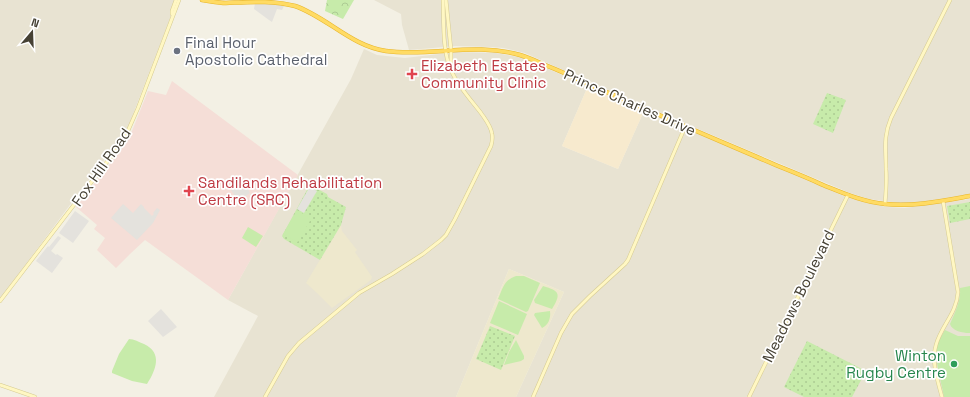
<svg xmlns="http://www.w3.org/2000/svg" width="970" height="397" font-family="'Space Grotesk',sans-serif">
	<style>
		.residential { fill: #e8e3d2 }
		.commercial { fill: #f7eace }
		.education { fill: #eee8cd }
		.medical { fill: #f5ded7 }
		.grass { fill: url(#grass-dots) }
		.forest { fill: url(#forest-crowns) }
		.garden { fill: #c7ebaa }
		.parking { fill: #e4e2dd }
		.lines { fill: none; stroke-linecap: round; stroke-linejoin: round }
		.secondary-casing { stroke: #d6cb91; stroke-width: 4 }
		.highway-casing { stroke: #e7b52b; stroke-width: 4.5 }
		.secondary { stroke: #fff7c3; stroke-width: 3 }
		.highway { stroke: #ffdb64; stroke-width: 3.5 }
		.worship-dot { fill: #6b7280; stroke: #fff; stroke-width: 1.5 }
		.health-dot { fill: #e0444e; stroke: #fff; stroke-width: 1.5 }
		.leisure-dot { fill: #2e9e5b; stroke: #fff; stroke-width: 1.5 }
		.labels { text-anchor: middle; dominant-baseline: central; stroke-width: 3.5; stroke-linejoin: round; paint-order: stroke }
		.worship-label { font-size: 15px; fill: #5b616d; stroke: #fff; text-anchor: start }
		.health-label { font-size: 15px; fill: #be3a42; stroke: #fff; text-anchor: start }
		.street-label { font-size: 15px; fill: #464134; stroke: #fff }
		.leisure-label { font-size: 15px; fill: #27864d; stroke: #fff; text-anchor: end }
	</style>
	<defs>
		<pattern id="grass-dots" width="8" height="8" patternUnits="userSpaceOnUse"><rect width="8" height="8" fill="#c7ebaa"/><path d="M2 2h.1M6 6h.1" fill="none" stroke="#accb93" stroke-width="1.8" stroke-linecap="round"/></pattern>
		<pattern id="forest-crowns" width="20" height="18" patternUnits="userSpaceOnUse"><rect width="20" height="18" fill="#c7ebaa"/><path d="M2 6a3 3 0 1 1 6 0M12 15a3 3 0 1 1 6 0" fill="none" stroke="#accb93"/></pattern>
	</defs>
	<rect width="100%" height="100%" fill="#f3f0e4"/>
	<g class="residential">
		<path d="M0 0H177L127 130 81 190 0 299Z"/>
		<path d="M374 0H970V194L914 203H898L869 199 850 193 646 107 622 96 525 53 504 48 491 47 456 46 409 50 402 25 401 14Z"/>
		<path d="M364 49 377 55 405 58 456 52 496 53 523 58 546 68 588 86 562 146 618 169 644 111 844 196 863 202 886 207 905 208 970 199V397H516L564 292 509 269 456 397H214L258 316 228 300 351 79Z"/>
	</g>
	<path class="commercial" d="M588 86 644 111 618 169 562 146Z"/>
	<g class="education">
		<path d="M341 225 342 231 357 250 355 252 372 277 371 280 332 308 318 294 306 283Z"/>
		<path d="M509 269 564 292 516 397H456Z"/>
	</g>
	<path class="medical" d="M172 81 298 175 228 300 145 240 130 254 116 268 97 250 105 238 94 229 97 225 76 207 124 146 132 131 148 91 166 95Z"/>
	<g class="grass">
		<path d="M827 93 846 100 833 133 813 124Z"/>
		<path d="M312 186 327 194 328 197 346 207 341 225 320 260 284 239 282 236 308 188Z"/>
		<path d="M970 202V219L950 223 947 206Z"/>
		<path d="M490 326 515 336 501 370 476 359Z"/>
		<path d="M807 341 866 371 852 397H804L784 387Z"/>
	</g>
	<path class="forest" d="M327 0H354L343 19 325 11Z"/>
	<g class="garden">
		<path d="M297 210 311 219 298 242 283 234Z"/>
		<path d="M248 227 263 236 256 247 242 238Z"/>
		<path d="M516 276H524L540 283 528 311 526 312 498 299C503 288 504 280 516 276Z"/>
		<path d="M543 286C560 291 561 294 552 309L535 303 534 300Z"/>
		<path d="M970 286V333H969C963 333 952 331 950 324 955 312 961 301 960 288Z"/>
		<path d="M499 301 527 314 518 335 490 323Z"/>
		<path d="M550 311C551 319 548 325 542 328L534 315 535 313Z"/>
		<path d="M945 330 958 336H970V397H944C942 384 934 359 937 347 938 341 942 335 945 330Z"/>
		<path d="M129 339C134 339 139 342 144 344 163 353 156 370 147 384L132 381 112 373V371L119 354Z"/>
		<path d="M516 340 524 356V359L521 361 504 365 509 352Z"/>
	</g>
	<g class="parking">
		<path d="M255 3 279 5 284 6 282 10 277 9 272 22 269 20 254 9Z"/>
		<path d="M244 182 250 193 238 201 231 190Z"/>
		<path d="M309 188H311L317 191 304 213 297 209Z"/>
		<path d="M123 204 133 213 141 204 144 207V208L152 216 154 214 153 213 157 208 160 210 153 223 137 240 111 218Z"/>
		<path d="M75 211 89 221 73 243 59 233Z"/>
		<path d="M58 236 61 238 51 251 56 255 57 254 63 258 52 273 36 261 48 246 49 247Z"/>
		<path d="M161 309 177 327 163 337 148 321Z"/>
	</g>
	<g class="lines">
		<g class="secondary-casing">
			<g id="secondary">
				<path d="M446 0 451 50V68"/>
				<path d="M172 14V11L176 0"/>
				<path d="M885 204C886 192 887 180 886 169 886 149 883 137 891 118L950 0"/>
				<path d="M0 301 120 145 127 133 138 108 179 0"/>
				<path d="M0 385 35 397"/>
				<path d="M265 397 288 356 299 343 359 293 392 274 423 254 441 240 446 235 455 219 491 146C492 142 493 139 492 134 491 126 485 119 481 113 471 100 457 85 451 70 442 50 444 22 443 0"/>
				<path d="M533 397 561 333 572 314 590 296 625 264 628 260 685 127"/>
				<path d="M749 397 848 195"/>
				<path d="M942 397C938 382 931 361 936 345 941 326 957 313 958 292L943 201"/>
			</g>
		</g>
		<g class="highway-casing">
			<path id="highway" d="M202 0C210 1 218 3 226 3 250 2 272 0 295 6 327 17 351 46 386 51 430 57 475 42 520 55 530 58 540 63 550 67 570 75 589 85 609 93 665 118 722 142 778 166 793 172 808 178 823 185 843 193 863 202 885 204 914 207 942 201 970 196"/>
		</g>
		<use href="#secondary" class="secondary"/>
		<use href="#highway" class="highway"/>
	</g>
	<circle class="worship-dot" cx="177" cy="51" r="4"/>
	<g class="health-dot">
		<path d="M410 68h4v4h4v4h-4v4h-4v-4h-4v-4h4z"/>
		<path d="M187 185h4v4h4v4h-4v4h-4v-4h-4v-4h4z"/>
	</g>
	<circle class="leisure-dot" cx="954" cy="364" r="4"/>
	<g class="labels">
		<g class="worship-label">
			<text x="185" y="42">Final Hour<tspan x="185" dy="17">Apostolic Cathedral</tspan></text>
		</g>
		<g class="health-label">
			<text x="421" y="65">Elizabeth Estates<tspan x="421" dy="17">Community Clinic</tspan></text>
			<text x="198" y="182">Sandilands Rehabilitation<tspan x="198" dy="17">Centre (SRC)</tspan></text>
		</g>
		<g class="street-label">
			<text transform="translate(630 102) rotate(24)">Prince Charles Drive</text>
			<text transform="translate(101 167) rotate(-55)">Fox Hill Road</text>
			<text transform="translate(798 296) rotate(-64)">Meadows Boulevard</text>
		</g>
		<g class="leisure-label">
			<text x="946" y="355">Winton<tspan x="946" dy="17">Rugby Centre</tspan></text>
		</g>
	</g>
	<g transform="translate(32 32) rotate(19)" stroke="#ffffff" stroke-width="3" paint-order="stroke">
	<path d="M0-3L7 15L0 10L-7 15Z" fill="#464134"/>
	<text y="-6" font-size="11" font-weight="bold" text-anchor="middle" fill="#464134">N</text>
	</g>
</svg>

#### Required work
In the listing, find every line containing the word "lines" and list it.

#### Result for this task
		.lines { fill: none; stroke-linecap: round; stroke-linejoin: round }
	<g class="lines">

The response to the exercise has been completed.